The <A means the machine is in state A and facing left. To its left are infinitely many zeroes (0^inf), to its right are n 1s, and then infinitely many zeroes (the initial tape is infinite, and starts filled with zeroes)

throwaway81523

6 hours ago

That's surprisingly good, though yeah it misses a detail.

empath75

5 hours ago

I wonder if this is something generally true for all BB's and if Collatz-like functions represent some kind of of limit of decidability.

jerf

3 hours ago

"I wonder if this is something generally true for all BBs"

No. A BB is going to use "all" its states. When you're up into the hundreds, it's not going to be anything recognizably Collatz-like, because Collatz is so simple.

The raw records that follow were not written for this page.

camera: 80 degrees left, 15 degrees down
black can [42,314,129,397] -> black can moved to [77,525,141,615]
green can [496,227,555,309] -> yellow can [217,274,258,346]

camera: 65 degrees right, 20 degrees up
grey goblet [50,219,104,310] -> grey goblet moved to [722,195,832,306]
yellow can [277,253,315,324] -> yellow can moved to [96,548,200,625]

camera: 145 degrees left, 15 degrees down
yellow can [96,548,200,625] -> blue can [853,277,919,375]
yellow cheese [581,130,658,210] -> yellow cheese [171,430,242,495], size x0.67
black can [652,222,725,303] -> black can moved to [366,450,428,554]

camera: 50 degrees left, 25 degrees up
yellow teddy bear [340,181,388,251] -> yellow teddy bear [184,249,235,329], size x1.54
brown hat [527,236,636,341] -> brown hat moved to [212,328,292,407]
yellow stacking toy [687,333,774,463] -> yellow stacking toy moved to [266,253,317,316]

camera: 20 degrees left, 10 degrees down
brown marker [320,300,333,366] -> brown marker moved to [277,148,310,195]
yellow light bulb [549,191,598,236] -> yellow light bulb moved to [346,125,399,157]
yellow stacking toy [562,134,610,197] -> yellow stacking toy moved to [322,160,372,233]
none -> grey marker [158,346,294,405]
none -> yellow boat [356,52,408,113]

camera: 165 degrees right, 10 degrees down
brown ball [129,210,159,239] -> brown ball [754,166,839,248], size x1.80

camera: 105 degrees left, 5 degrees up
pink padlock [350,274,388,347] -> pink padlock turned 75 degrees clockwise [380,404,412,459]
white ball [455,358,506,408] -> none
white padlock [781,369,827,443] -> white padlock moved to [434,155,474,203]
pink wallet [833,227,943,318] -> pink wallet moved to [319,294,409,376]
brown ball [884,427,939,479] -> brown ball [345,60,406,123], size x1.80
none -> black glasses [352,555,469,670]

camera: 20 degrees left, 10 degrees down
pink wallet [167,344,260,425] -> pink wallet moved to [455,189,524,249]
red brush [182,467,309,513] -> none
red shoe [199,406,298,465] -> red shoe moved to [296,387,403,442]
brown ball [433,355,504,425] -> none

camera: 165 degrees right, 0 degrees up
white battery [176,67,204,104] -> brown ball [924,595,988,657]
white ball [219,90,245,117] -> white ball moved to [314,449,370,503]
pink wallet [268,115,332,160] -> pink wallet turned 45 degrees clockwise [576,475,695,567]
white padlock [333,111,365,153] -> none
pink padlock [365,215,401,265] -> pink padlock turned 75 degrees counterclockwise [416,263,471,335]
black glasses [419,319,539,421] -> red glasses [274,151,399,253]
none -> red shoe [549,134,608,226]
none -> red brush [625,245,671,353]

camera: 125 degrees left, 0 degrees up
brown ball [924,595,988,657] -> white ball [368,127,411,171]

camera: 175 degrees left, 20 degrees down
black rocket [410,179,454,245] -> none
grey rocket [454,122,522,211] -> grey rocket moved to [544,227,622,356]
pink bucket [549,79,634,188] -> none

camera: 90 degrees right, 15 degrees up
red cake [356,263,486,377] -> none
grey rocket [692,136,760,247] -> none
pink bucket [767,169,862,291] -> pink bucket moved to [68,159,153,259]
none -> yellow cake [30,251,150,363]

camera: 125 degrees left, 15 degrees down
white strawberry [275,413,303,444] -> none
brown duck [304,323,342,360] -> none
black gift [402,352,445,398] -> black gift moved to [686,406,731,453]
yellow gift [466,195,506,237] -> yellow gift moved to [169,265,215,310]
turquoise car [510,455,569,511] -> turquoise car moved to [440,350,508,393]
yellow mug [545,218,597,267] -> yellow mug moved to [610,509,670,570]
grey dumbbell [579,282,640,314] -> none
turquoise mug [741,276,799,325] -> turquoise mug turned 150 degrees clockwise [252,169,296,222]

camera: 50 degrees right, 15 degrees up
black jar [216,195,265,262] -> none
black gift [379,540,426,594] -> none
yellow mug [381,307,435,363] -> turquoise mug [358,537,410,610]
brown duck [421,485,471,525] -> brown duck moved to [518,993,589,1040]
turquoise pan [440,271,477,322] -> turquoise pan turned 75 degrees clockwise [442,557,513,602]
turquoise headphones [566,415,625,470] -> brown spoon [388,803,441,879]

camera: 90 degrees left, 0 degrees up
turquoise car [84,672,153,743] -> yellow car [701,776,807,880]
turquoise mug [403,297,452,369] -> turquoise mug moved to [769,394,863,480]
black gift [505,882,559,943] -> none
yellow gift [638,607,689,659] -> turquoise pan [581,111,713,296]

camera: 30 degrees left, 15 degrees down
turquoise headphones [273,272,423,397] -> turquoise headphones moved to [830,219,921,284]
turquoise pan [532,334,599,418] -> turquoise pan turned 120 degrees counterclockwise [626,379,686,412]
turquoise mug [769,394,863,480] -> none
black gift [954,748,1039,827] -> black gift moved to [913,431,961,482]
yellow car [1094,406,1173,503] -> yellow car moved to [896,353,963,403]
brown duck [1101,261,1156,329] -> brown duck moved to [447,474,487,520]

People love what I think of as "squinting until everything blurs and everything is the same" and will probably try to salvage this conjecture for whatever reason people tend to do this, but unless you're going to claim that all Turing Machines are "just" computing some sort of "Collatz-like computation", degenerately, by blurring your definition of "Collatz-like" until the hand-written Turing Machine from school to reverse a string is "Collatz-like" and the hand-written TM to simulate a multitape machine is "Collatz-like", I don't think there's any reason to believe BB will continue to be Collatz-like indefinitely.

To put it another way, we've got a pretty good sense that even some hand-written functions can exceed these Collatz machines pretty handily... we just need enough states to represent them. The odds of a Collatz machine being the optimal machine once you get enough states to represent other ultra-super-exponential functions (e.g., Tree) is basically zero. It's just an artifact of us not being able to test such small Busy Beavers.

The most likely thing that BB(100) "does" is going to be something utterly humanly incomprehensible, not some sort of cute Collatz-like computation that can be characterized in any manner that would make sense to a human.

tromp

3 hours ago

There's no sign of Collatz-like behaviour in any of the 37 known values of BBλ [1], so it appears specific to Turing Machines, which cannot compute exponentials so easily.

[1] https://oeis.org/A333479

tocs3

34 minutes ago

Thank you for the link. I have been wondering whether the Lambda Calculus has a BB like values. I do not know much about the Lambda Calculus and this might be a good reason for me to learn more.

The values shown in the OEIS link look different than the values for the TM BBs. Am I just reading it wrong?

tromp

29 minutes ago

No, you're reading it right. It's a different function based on a different model of computation so the values are going to be quite different.

klyrs

2 hours ago

If I were to generalize this in an optimistic view, I'd say that there's a decent chance for open problems in math to be busy beaver candidates. The collatz conjecture is an early family, I'd bet Diophantine equations show up, I think I recall the Golbach conjecture being a record at some point...

And I call this 'optimistic' because it supposes that mathematicians have identified the actual hard problems.